• [WORK INSTRUCTIONS] The copy you return should hold only the lines from the top of the data below through the line with "0: (237, 126, 5.48)", each duplicated exactly and with no pictures.
───── DATASET ENTRIES ─────
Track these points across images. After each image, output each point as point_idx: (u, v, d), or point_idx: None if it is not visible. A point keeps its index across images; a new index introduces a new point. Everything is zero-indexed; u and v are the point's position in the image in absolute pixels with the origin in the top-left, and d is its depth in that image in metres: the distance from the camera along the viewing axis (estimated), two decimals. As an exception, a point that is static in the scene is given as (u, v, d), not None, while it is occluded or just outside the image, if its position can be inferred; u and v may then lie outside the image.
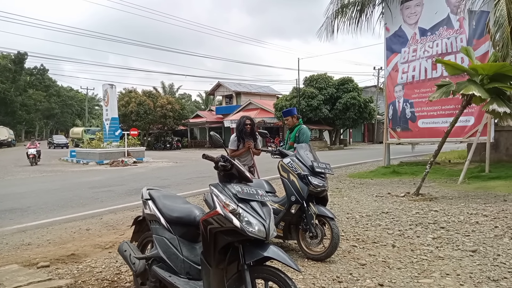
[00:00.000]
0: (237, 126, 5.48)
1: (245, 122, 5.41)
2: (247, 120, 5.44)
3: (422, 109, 11.08)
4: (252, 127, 5.42)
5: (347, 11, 12.29)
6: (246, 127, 5.37)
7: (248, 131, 5.38)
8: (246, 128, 5.37)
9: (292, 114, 5.49)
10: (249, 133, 5.40)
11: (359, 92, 32.58)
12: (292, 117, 5.47)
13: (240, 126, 5.41)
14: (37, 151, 19.83)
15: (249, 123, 5.41)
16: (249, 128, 5.38)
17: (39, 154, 20.21)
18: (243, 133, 5.37)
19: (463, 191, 7.78)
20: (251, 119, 5.54)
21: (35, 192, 10.04)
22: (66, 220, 6.53)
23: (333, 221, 3.94)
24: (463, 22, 10.16)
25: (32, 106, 56.64)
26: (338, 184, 9.67)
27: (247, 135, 5.40)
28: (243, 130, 5.36)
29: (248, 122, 5.40)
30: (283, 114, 5.76)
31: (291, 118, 5.47)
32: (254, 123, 5.54)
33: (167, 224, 2.89)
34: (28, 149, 19.74)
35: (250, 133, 5.41)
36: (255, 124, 5.66)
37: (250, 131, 5.40)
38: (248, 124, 5.39)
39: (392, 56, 12.12)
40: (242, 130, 5.37)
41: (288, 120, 5.53)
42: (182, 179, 12.23)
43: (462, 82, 7.16)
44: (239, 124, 5.45)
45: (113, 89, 22.42)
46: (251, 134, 5.43)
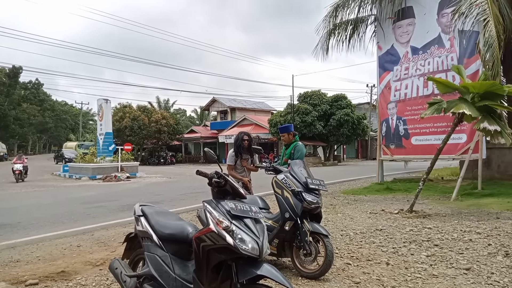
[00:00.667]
0: (235, 142, 5.60)
1: (243, 137, 5.51)
2: (244, 136, 5.54)
3: (415, 126, 11.19)
4: (250, 143, 5.53)
5: (340, 30, 12.52)
6: (244, 142, 5.46)
7: (245, 147, 5.48)
8: (244, 144, 5.46)
9: (288, 131, 5.48)
10: (246, 149, 5.50)
11: (352, 109, 32.92)
12: (289, 134, 5.47)
13: (238, 141, 5.51)
14: (23, 167, 18.71)
15: (246, 138, 5.51)
16: (247, 143, 5.48)
17: (25, 170, 19.10)
18: (241, 148, 5.46)
19: (456, 208, 7.80)
20: (248, 134, 5.64)
21: (26, 208, 9.90)
22: (57, 236, 6.42)
23: (327, 239, 3.92)
24: (453, 41, 10.38)
25: (25, 120, 56.32)
26: (332, 200, 9.66)
27: (245, 151, 5.50)
28: (241, 146, 5.46)
29: (245, 138, 5.51)
30: (279, 130, 5.78)
31: (287, 135, 5.47)
32: (251, 138, 5.64)
33: (159, 241, 2.86)
34: (14, 164, 18.59)
35: (248, 148, 5.51)
36: (253, 139, 5.73)
37: (248, 146, 5.49)
38: (245, 139, 5.49)
39: (384, 74, 12.30)
40: (240, 146, 5.46)
41: (284, 137, 5.50)
42: (176, 194, 12.14)
43: (453, 100, 7.26)
44: (237, 140, 5.54)
45: (108, 104, 22.42)
46: (249, 150, 5.52)
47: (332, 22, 12.29)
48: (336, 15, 12.13)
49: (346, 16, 12.21)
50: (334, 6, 12.16)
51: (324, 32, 12.55)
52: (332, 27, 12.42)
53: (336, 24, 12.35)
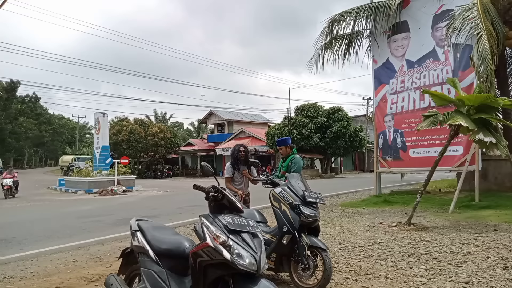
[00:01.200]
0: (231, 154, 5.63)
1: (239, 149, 5.57)
2: (241, 148, 5.60)
3: (413, 139, 11.23)
4: (246, 154, 5.58)
5: (335, 44, 12.66)
6: (240, 154, 5.52)
7: (242, 158, 5.52)
8: (241, 155, 5.52)
9: (286, 143, 5.56)
10: (243, 160, 5.54)
11: (349, 121, 33.07)
12: (286, 147, 5.54)
13: (234, 153, 5.57)
14: (13, 182, 17.30)
15: (243, 150, 5.57)
16: (243, 155, 5.53)
17: (16, 186, 17.67)
18: (238, 160, 5.50)
19: (454, 220, 7.78)
20: (245, 146, 5.70)
21: (21, 222, 9.79)
22: (52, 252, 6.34)
23: (326, 252, 3.89)
24: (448, 54, 10.51)
25: (22, 134, 56.14)
26: (330, 213, 9.62)
27: (242, 163, 5.54)
28: (237, 157, 5.50)
29: (242, 150, 5.57)
30: (277, 143, 5.83)
31: (285, 148, 5.54)
32: (248, 150, 5.71)
33: (156, 257, 2.83)
34: (4, 179, 17.27)
35: (245, 160, 5.54)
36: (249, 152, 5.76)
37: (245, 158, 5.53)
38: (242, 151, 5.54)
39: (380, 87, 12.40)
40: (236, 157, 5.50)
41: (282, 149, 5.58)
42: (173, 208, 12.06)
43: (449, 113, 7.31)
44: (233, 152, 5.60)
45: (105, 118, 22.43)
46: (246, 161, 5.54)
47: (328, 36, 12.43)
48: (332, 29, 12.29)
49: (342, 30, 12.37)
50: (330, 21, 12.33)
51: (320, 46, 12.70)
52: (327, 41, 12.57)
53: (332, 38, 12.49)
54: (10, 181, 17.09)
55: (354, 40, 12.84)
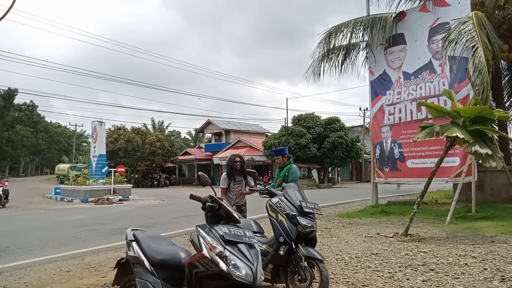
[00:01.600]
0: (227, 164, 5.63)
1: (235, 159, 5.58)
2: (236, 158, 5.60)
3: (411, 150, 11.26)
4: (242, 164, 5.60)
5: (332, 55, 12.77)
6: (236, 164, 5.52)
7: (238, 168, 5.53)
8: (236, 165, 5.52)
9: (283, 153, 5.52)
10: (239, 170, 5.55)
11: (346, 132, 33.18)
12: (283, 157, 5.50)
13: (230, 163, 5.59)
14: (3, 191, 16.63)
15: (238, 160, 5.57)
16: (239, 165, 5.54)
17: (6, 195, 16.90)
18: (233, 170, 5.50)
19: (451, 231, 7.78)
20: (240, 157, 5.71)
21: (15, 231, 9.70)
22: (46, 261, 6.27)
23: (323, 263, 3.87)
24: (444, 67, 10.62)
25: (18, 142, 55.93)
26: (327, 223, 9.59)
27: (237, 172, 5.55)
28: (233, 168, 5.50)
29: (238, 160, 5.57)
30: (274, 153, 5.81)
31: (282, 157, 5.52)
32: (244, 160, 5.70)
33: (151, 267, 2.81)
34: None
35: (240, 170, 5.55)
36: (245, 162, 5.76)
37: (240, 168, 5.55)
38: (237, 161, 5.54)
39: (377, 98, 12.48)
40: (232, 168, 5.51)
41: (279, 159, 5.55)
42: (169, 218, 11.99)
43: (446, 124, 7.36)
44: (229, 162, 5.62)
45: (102, 126, 22.40)
46: (241, 171, 5.54)
47: (325, 47, 12.55)
48: (330, 41, 12.41)
49: (339, 42, 12.49)
50: (328, 32, 12.46)
51: (317, 57, 12.81)
52: (325, 52, 12.68)
53: (329, 49, 12.61)
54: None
55: (351, 51, 12.97)
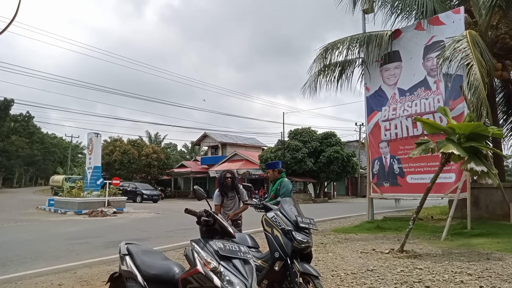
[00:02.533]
0: (218, 180, 5.61)
1: (226, 175, 5.56)
2: (227, 174, 5.59)
3: (410, 165, 11.28)
4: (233, 180, 5.55)
5: (329, 71, 12.92)
6: (227, 180, 5.50)
7: (229, 184, 5.50)
8: (227, 182, 5.50)
9: (274, 167, 5.59)
10: (230, 186, 5.53)
11: (342, 146, 33.31)
12: (273, 170, 5.58)
13: (221, 179, 5.55)
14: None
15: (229, 176, 5.55)
16: (230, 181, 5.52)
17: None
18: (224, 186, 5.48)
19: (447, 248, 7.76)
20: (232, 172, 5.69)
21: (6, 243, 9.56)
22: (37, 274, 6.17)
23: (318, 280, 3.84)
24: (439, 84, 10.76)
25: (13, 153, 55.52)
26: (322, 238, 9.54)
27: (229, 188, 5.53)
28: (223, 184, 5.49)
29: (228, 176, 5.55)
30: (266, 166, 5.94)
31: (272, 171, 5.59)
32: (235, 176, 5.68)
33: (144, 282, 2.78)
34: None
35: (232, 186, 5.53)
36: (236, 177, 5.75)
37: (231, 184, 5.51)
38: (228, 177, 5.52)
39: (373, 114, 12.58)
40: (223, 184, 5.49)
41: (270, 173, 5.64)
42: (163, 231, 11.88)
43: (441, 141, 7.42)
44: (220, 178, 5.60)
45: (98, 138, 22.32)
46: (233, 187, 5.52)
47: (322, 63, 12.69)
48: (326, 57, 12.56)
49: (335, 58, 12.65)
50: (324, 48, 12.62)
51: (314, 72, 12.95)
52: (321, 68, 12.82)
53: (325, 65, 12.75)
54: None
55: (347, 67, 13.14)
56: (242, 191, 5.62)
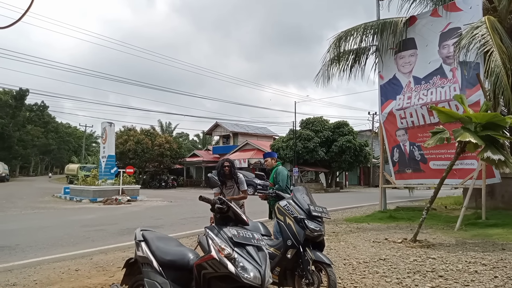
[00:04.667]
0: (216, 169, 5.58)
1: (223, 164, 5.53)
2: (225, 162, 5.56)
3: (431, 152, 11.06)
4: (231, 169, 5.51)
5: (342, 59, 12.73)
6: (225, 169, 5.47)
7: (227, 173, 5.47)
8: (225, 170, 5.47)
9: (271, 156, 6.05)
10: (228, 175, 5.50)
11: (354, 136, 33.02)
12: (272, 159, 5.96)
13: (218, 168, 5.52)
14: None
15: (227, 165, 5.52)
16: (228, 170, 5.48)
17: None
18: (222, 175, 5.44)
19: (461, 238, 7.68)
20: (230, 161, 5.66)
21: (25, 230, 9.81)
22: (55, 260, 6.34)
23: (330, 268, 3.86)
24: (455, 72, 10.51)
25: (29, 142, 56.59)
26: (334, 228, 9.54)
27: (227, 177, 5.50)
28: (220, 172, 5.44)
29: (226, 164, 5.52)
30: (263, 155, 6.26)
31: (270, 159, 5.96)
32: (233, 165, 5.63)
33: (160, 268, 2.82)
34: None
35: (229, 175, 5.50)
36: (235, 166, 5.73)
37: (229, 172, 5.49)
38: (226, 166, 5.50)
39: (387, 103, 12.39)
40: (220, 172, 5.44)
41: (267, 161, 5.99)
42: (176, 219, 12.03)
43: (458, 130, 7.29)
44: (218, 166, 5.57)
45: (112, 127, 22.58)
46: (231, 176, 5.51)
47: (335, 51, 12.50)
48: (339, 45, 12.36)
49: (348, 46, 12.44)
50: (337, 37, 12.42)
51: (326, 61, 12.77)
52: (334, 56, 12.64)
53: (338, 54, 12.56)
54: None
55: (360, 56, 12.91)
56: (241, 180, 5.59)
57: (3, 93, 50.71)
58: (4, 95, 50.58)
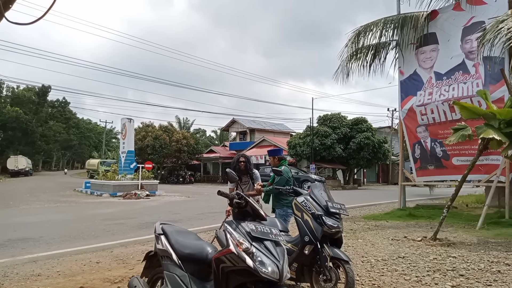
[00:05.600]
0: (231, 164, 5.55)
1: (239, 159, 5.52)
2: (241, 158, 5.55)
3: (453, 148, 10.82)
4: (246, 164, 5.49)
5: (361, 55, 12.53)
6: (240, 164, 5.46)
7: (242, 168, 5.46)
8: (240, 166, 5.46)
9: (274, 155, 5.61)
10: (243, 170, 5.48)
11: (373, 133, 32.59)
12: (273, 158, 5.58)
13: (234, 163, 5.51)
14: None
15: (243, 160, 5.51)
16: (243, 165, 5.47)
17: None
18: (237, 171, 5.38)
19: (483, 237, 7.51)
20: (246, 156, 5.64)
21: (48, 222, 10.10)
22: (77, 252, 6.51)
23: (348, 265, 3.83)
24: (478, 67, 10.22)
25: (51, 137, 58.12)
26: (352, 225, 9.46)
27: (242, 173, 5.47)
28: (236, 168, 5.42)
29: (242, 160, 5.51)
30: (268, 153, 5.96)
31: (272, 159, 5.60)
32: (249, 160, 5.61)
33: (179, 261, 2.86)
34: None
35: (245, 170, 5.48)
36: (251, 161, 5.70)
37: (245, 168, 5.47)
38: (242, 161, 5.48)
39: (407, 99, 12.16)
40: (235, 168, 5.42)
41: (270, 160, 5.69)
42: (194, 214, 12.16)
43: (481, 126, 7.11)
44: (233, 162, 5.56)
45: (131, 123, 22.96)
46: (246, 172, 5.50)
47: (354, 47, 12.32)
48: (358, 40, 12.18)
49: (367, 41, 12.23)
50: (356, 32, 12.23)
51: (345, 57, 12.61)
52: (352, 52, 12.46)
53: (357, 49, 12.38)
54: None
55: (380, 51, 12.68)
56: (257, 176, 5.55)
57: (27, 89, 52.18)
58: (27, 91, 52.02)
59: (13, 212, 12.52)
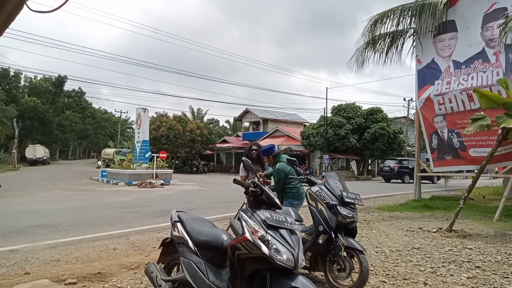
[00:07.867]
0: (244, 152, 5.59)
1: (251, 147, 5.56)
2: (253, 146, 5.59)
3: (470, 139, 10.58)
4: (259, 153, 5.48)
5: (377, 43, 12.29)
6: (252, 152, 5.50)
7: (254, 157, 5.48)
8: (252, 154, 5.48)
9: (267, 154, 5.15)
10: (255, 159, 5.49)
11: (388, 123, 32.16)
12: (268, 157, 5.19)
13: (246, 152, 5.54)
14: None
15: (255, 148, 5.54)
16: (255, 153, 5.48)
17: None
18: (248, 158, 5.26)
19: (500, 229, 7.39)
20: (258, 145, 5.67)
21: (66, 210, 10.33)
22: (94, 239, 6.65)
23: (363, 254, 3.82)
24: (499, 55, 9.92)
25: (68, 127, 59.08)
26: (366, 216, 9.42)
27: (253, 161, 5.44)
28: (248, 156, 5.44)
29: (254, 148, 5.55)
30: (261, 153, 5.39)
31: (267, 158, 5.22)
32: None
33: (195, 248, 2.90)
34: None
35: (257, 159, 5.49)
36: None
37: (257, 156, 5.48)
38: (254, 149, 5.50)
39: (424, 88, 11.92)
40: (247, 156, 5.44)
41: (266, 160, 5.32)
42: (208, 203, 12.27)
43: (501, 116, 6.94)
44: (245, 150, 5.61)
45: (146, 113, 23.17)
46: (258, 160, 5.49)
47: (370, 35, 12.08)
48: (374, 29, 11.93)
49: (384, 29, 11.98)
50: (373, 20, 11.98)
51: (361, 45, 12.39)
52: (369, 40, 12.23)
53: (374, 37, 12.14)
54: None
55: (397, 39, 12.42)
56: (267, 166, 5.48)
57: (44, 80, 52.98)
58: (44, 82, 52.84)
59: (32, 200, 12.85)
─────
• [EXERCISE RESPONSE]
Track these points across images. After each image, output each point as point_idx: (u, v, d), or point_idx: None if it is not visible. A point keeps its index across images; a new index introduces a new point. Everything is zero-indexed; u and v are the point's position in the image in absolute pixels with the origin in the top-left, and d is its depth in that image in metres: the distance from the camera along the viewing axis (estimated), two decimals. As an exception, a point that is static in the scene is given as (u, v, d), not None, while it is occluded or just outside the image, if its position can be inferred; u and v may then lie outside the image.
[00:00.000]
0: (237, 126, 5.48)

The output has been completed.